所附摘录:
◇ ◇ ◇

NELSONZHAO / zhihu

This repo contains the source code in my personal column (https://zhuanlan.zhihu.com/zhaoyeyu), implemented using Python 3.6. Including Natural Language Processing and Computer Vision projects, such as text generation, machine translation, deep convolution GAN and other actual combat code.
https://zhuanlan.zhihu.com/zhaoyeyu
3.5k stars 2.14k forks source link

anna_lstm 两个版本的都出现问题 #22

Open 1mrliu opened 6 years ago

1mrliu commented 6 years ago

运行两个版本的LSTM代码的时候,都是出现这个问题,一直没找到这个bug,所以想请教一下。 问题出现的代码位置:

运行RNN

outputs, state = tf.nn.dynamic_rnn(cell, x_one_hot, initial_state=self.initial_state)

提示出现的错误信息:(貌似是Tensor的形状问题,但是检查了代码,没有发现这个问题出在哪里了) Dimensions must be equal, but are 1024 and 595 for 'rnn/while/rnn/multi_rnn_cell/cell_0/basic_lstm_cell/MatMul_1' (op: 'MatMul') with input shapes: [1,1024], [595,2048].

◇ ◇ ◇

存储条目:
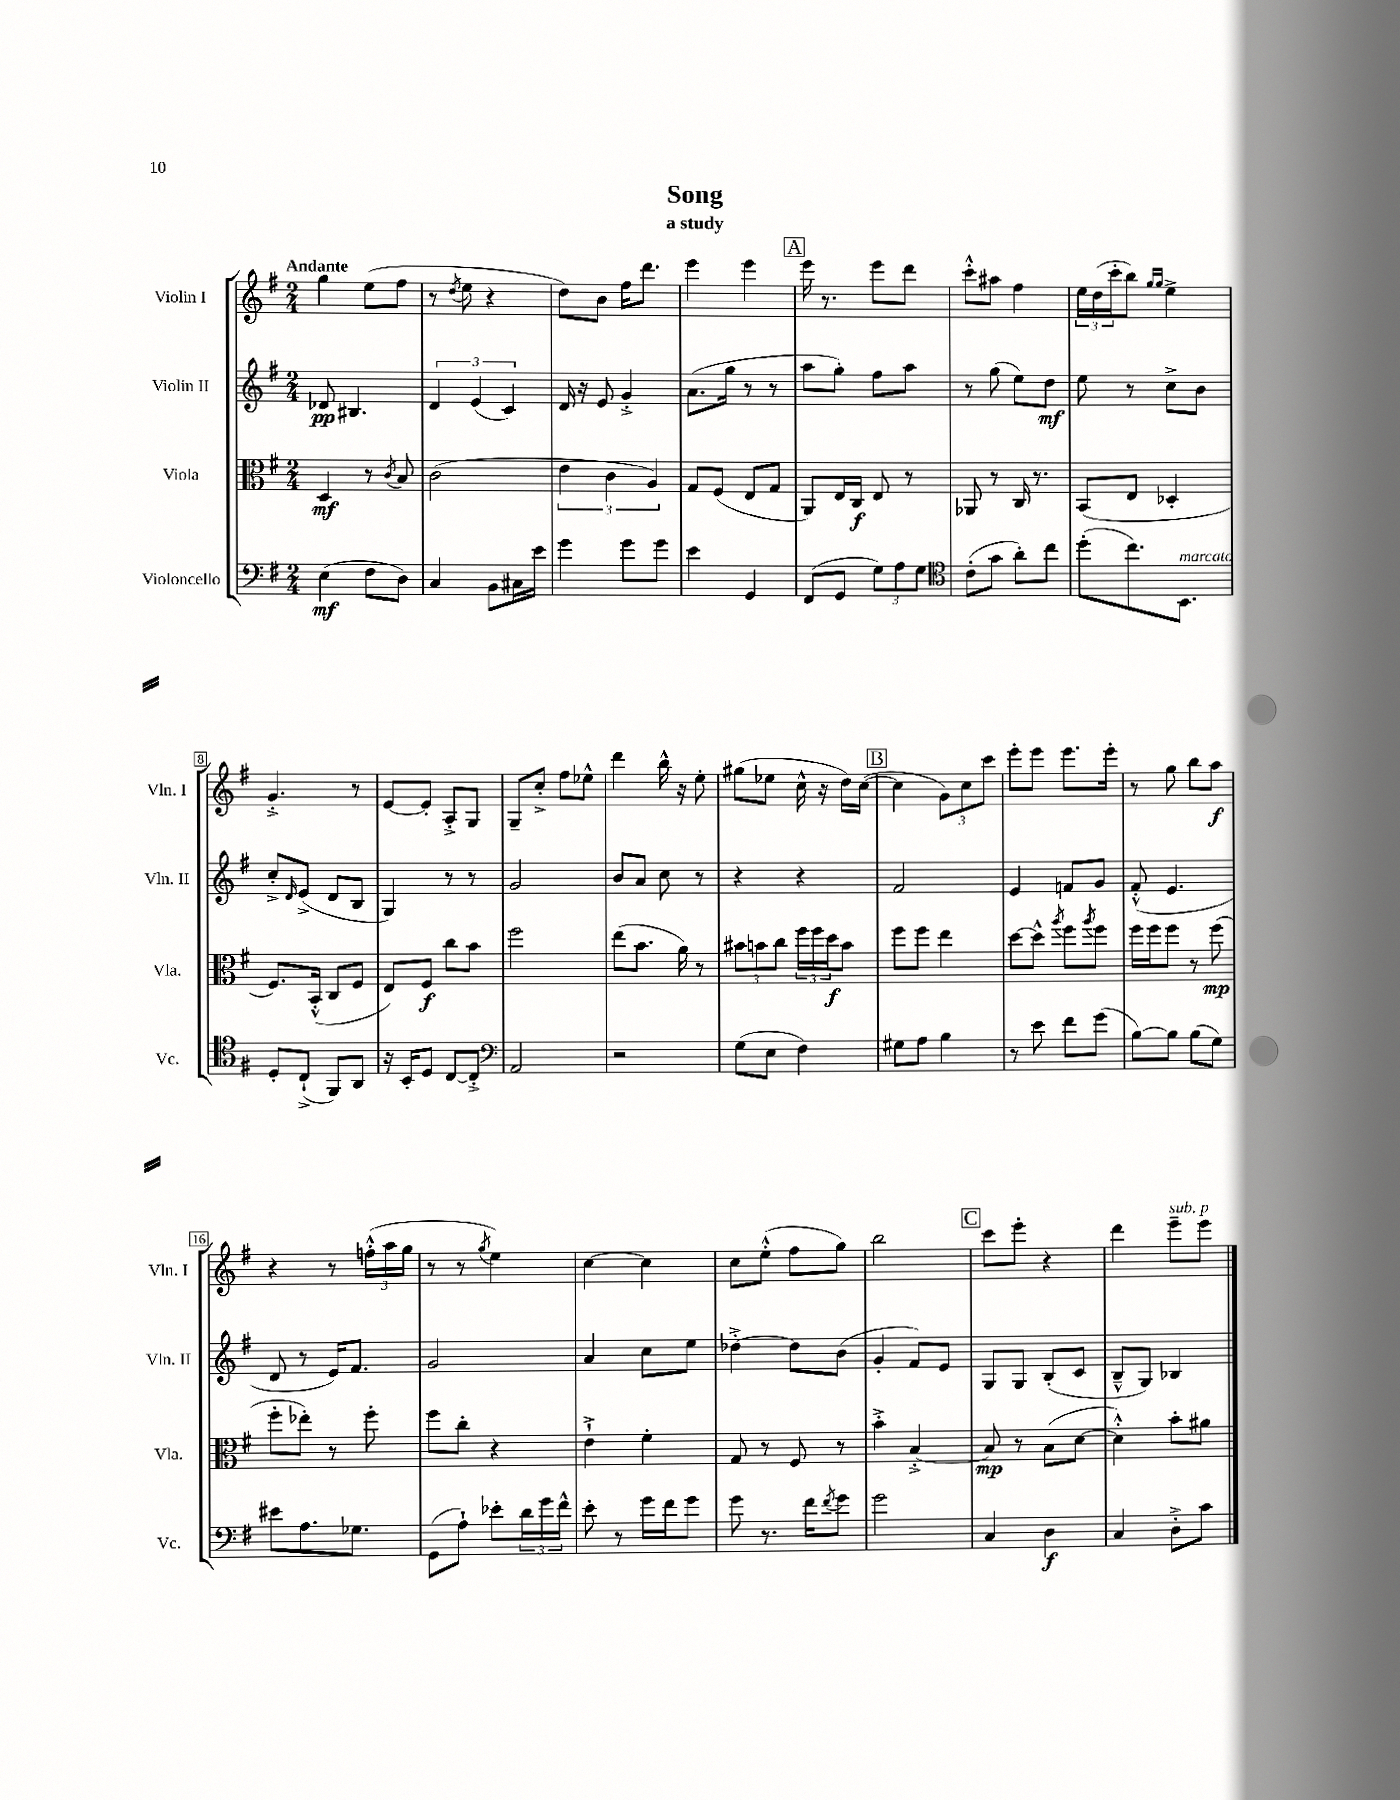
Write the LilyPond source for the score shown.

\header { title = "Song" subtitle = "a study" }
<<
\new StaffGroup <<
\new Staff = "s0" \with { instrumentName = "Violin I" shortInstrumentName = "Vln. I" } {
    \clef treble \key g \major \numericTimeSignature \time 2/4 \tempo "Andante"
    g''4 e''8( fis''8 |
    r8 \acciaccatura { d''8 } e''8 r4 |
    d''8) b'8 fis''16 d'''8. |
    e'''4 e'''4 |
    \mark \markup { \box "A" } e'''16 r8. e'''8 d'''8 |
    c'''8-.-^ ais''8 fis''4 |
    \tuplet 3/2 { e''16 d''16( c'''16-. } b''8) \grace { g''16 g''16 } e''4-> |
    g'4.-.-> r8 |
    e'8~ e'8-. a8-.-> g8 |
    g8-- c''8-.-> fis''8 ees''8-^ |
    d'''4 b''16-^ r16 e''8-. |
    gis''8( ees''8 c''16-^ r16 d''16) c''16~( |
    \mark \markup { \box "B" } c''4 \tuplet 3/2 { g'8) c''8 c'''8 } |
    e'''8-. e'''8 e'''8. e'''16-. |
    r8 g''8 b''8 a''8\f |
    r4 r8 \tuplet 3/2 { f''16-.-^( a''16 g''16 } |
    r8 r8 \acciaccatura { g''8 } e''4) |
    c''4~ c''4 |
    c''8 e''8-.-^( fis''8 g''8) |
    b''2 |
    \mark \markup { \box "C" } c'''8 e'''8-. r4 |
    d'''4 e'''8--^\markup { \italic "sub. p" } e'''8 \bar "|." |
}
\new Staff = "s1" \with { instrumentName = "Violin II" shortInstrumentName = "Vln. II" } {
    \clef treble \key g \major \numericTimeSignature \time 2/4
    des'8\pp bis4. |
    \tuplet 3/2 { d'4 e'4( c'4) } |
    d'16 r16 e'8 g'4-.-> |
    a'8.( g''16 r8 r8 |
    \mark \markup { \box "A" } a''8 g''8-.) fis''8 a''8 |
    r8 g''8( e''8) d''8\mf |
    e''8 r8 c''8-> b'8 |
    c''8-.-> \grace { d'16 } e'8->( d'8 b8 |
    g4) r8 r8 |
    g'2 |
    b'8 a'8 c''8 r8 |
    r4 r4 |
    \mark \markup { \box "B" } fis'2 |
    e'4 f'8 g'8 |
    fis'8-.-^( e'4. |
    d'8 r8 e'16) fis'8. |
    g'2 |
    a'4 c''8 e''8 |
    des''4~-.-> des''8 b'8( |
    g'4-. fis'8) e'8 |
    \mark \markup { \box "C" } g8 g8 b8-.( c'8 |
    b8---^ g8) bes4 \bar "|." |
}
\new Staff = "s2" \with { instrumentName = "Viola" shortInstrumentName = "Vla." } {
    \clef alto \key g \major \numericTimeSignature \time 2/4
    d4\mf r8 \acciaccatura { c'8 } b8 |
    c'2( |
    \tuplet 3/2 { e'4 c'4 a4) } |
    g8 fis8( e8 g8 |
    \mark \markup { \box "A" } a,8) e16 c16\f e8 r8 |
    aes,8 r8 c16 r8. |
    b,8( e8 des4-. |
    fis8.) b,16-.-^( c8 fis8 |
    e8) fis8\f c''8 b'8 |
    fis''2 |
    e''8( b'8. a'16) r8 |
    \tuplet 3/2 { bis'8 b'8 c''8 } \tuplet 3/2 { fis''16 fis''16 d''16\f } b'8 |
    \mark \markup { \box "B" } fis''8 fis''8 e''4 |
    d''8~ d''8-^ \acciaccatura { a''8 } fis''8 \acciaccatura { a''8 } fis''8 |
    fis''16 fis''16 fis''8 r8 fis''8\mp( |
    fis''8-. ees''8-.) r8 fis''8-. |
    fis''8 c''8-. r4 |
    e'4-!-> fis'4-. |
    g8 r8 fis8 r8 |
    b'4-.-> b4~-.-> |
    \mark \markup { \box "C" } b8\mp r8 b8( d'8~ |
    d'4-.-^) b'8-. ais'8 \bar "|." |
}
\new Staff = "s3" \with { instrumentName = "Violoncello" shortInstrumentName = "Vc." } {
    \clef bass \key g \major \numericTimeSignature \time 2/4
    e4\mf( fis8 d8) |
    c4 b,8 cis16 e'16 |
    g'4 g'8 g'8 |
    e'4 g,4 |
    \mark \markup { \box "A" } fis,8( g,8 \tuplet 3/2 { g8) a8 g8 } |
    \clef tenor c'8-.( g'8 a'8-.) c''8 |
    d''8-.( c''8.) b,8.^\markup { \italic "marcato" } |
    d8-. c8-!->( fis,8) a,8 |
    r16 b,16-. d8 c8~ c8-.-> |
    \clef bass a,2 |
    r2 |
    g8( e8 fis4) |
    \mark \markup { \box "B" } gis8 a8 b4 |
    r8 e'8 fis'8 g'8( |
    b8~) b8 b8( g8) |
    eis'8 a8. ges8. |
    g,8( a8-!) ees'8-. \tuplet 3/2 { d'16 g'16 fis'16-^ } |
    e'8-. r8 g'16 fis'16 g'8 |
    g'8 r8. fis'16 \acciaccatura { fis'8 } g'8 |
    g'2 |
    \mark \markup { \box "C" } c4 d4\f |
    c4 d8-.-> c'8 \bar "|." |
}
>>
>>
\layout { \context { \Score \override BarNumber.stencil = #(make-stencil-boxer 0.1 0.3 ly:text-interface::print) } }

◇ ◇ ◇

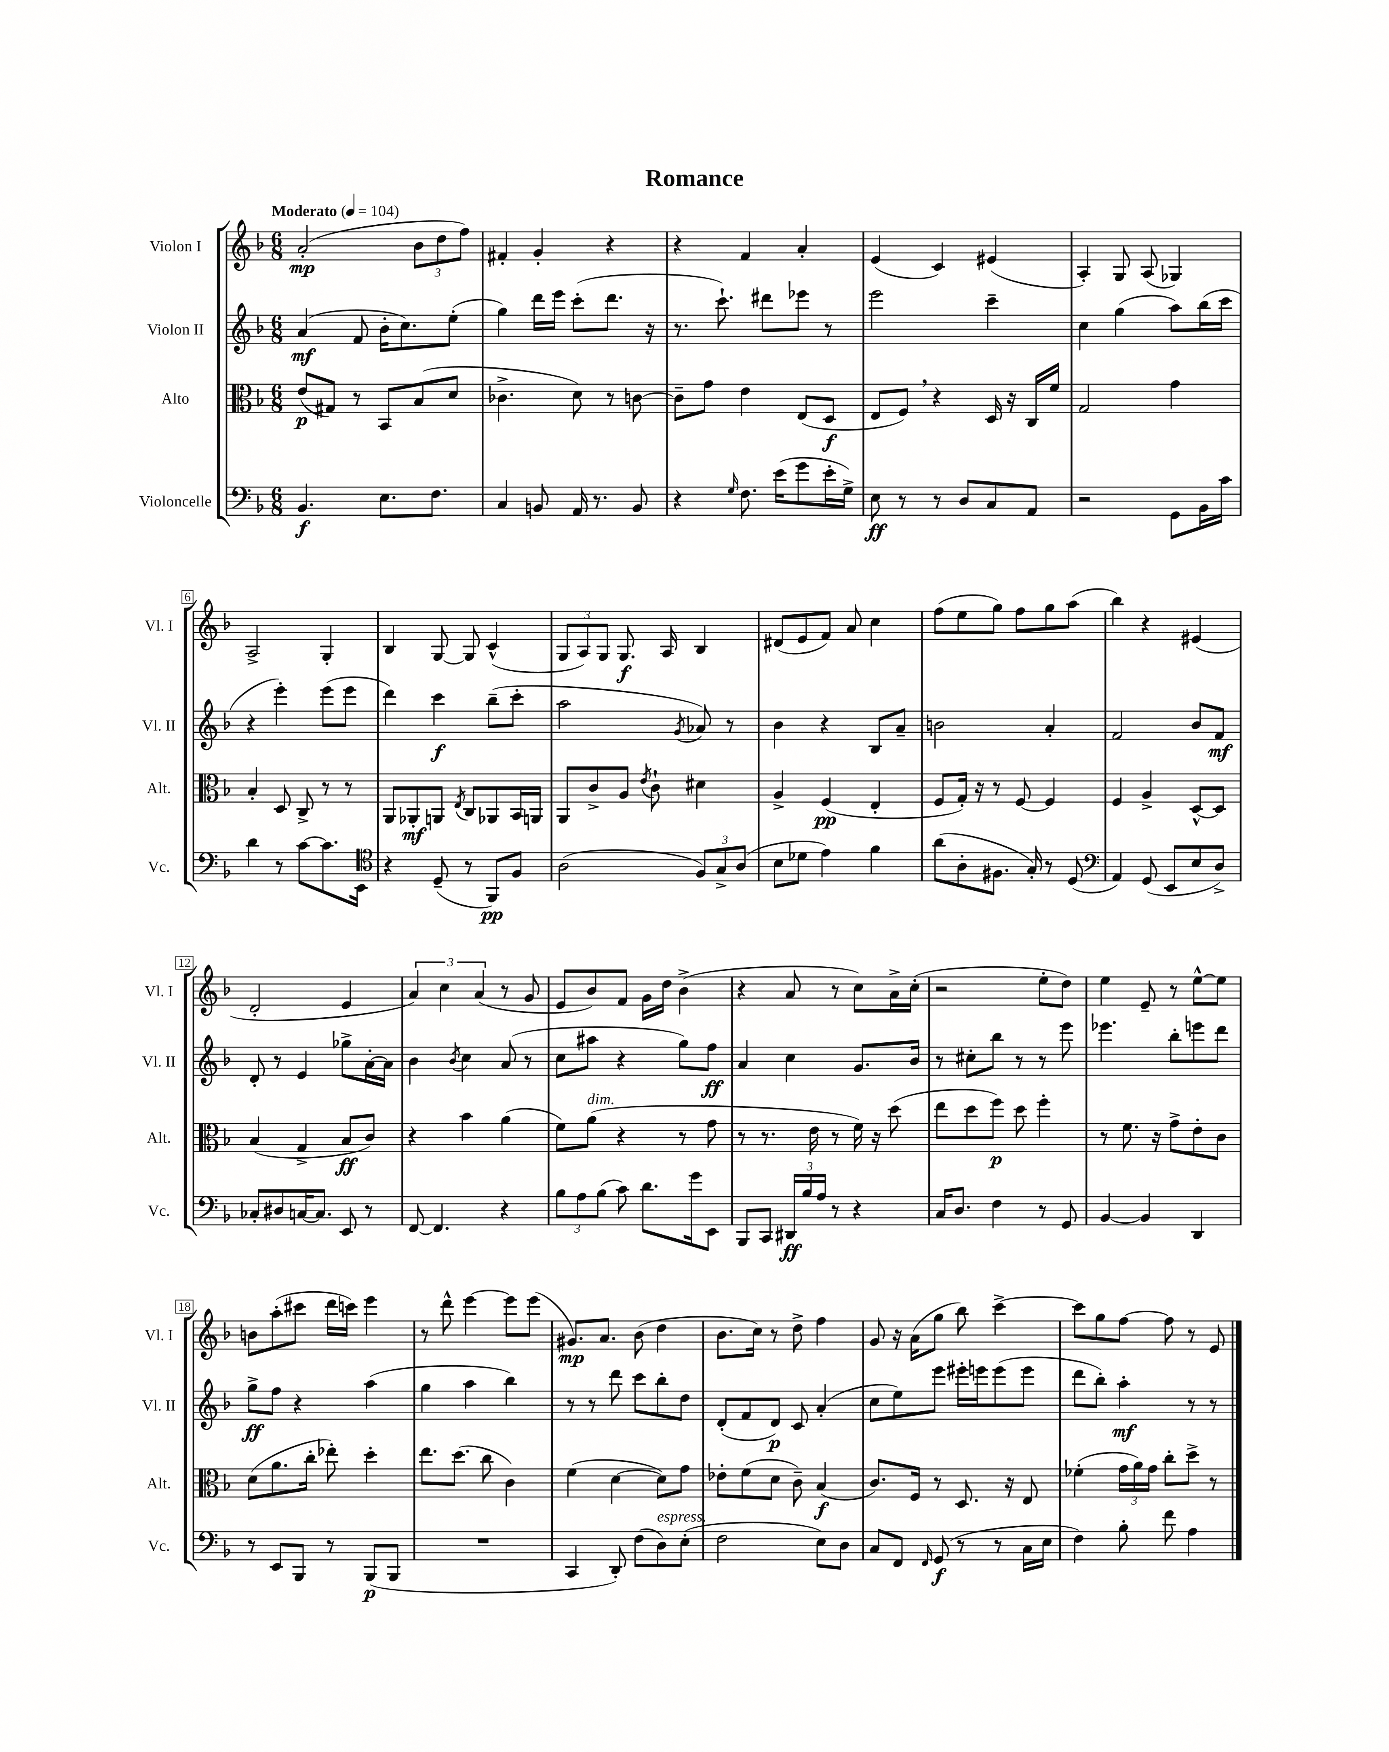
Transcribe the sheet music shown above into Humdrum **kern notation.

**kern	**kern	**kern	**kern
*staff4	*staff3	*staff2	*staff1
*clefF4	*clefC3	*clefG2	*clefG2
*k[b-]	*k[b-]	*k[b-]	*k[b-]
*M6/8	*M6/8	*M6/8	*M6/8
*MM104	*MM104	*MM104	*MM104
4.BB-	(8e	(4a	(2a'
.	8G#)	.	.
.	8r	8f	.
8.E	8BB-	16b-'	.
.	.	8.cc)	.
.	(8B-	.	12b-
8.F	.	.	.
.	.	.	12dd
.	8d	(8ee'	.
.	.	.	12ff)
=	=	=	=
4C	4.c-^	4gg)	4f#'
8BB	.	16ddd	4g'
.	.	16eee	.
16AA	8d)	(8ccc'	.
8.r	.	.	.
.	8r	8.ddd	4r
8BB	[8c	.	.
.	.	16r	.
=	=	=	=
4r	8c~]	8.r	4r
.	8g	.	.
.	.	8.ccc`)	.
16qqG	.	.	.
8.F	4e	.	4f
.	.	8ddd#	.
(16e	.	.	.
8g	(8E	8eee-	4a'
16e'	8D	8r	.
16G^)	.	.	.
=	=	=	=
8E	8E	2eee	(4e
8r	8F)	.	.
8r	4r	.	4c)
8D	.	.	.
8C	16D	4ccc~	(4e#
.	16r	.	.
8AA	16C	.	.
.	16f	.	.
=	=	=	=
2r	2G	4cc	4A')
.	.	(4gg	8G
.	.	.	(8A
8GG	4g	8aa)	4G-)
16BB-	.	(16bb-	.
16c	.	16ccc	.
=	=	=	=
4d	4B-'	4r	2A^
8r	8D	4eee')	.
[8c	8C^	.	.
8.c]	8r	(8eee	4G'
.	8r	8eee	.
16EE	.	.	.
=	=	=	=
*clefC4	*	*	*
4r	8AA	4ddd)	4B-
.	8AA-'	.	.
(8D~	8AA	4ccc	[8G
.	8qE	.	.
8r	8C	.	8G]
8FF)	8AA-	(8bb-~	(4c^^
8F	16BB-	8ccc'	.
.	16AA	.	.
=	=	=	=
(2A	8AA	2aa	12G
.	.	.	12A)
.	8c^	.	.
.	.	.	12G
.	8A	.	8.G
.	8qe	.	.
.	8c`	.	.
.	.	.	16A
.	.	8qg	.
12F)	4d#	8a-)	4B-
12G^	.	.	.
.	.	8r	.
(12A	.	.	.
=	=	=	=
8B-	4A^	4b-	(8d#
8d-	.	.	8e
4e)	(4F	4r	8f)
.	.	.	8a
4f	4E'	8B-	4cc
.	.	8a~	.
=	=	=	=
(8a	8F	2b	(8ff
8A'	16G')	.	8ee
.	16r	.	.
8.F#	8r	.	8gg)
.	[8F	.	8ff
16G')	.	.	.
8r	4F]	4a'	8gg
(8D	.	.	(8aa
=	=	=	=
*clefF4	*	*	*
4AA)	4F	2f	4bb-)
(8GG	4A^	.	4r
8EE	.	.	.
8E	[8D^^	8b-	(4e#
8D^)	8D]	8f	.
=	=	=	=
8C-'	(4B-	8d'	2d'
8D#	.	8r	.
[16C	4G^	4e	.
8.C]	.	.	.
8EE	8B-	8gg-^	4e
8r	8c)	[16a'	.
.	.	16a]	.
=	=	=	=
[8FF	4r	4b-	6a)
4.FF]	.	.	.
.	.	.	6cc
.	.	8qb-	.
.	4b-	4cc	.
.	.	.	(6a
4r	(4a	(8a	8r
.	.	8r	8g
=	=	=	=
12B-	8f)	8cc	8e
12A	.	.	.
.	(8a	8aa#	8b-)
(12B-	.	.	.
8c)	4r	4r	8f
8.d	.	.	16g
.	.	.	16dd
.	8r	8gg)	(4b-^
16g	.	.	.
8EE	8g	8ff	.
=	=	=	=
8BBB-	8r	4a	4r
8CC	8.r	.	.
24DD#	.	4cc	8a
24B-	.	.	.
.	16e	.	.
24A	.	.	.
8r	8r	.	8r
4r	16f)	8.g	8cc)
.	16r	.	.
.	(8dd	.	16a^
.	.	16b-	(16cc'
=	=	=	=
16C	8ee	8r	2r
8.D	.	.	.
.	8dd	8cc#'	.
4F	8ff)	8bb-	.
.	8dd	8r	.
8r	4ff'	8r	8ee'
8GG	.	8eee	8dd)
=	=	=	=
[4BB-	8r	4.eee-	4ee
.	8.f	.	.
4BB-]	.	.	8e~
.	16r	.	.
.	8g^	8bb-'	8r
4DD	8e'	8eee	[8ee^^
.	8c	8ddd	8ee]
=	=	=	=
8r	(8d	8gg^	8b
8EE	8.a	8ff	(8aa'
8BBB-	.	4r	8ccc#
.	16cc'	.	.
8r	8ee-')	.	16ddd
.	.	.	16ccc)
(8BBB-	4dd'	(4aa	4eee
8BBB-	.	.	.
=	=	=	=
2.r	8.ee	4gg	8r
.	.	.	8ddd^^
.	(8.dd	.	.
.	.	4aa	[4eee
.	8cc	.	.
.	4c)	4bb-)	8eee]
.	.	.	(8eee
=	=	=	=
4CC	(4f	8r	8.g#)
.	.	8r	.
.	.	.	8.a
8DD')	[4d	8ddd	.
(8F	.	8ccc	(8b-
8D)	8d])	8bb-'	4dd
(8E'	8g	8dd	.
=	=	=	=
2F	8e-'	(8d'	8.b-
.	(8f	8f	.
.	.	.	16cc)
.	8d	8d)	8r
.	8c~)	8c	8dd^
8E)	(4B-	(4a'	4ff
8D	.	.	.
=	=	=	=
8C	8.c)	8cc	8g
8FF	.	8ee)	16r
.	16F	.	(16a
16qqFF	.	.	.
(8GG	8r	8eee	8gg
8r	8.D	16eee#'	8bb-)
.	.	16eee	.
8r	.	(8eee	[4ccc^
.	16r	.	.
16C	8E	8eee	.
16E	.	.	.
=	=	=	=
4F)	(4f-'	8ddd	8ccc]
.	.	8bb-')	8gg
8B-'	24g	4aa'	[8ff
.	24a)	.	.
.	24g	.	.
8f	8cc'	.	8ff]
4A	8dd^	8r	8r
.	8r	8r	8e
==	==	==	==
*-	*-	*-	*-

◇ ◇ ◇

任务要求:
a) 根据摘录,该仓库中的代码是用哪个版本的 Python 实现的?
b) 请照原文返回摘录中介于“anna_lstm 两个版本的都出现问题 #22”与“shapes: [1,1024], [595,2048].”之间的文字,首尾两处均须包含在内。
上述条目是另行提供的独立材料,与摘录并无关联。

参考答案:
a) Python 3.6。

b)
anna_lstm 两个版本的都出现问题 #22

Open 1mrliu opened 6 years ago

1mrliu commented 6 years ago

运行两个版本的LSTM代码的时候,都是出现这个问题,一直没找到这个bug,所以想请教一下。 问题出现的代码位置:

运行RNN

outputs, state = tf.nn.dynamic_rnn(cell, x_one_hot, initial_state=self.initial_state)

提示出现的错误信息:(貌似是Tensor的形状问题,但是检查了代码,没有发现这个问题出在哪里了) Dimensions must be equal, but are 1024 and 595 for 'rnn/while/rnn/multi_rnn_cell/cell_0/basic_lstm_cell/MatMul_1' (op: 'MatMul') with input shapes: [1,1024], [595,2048].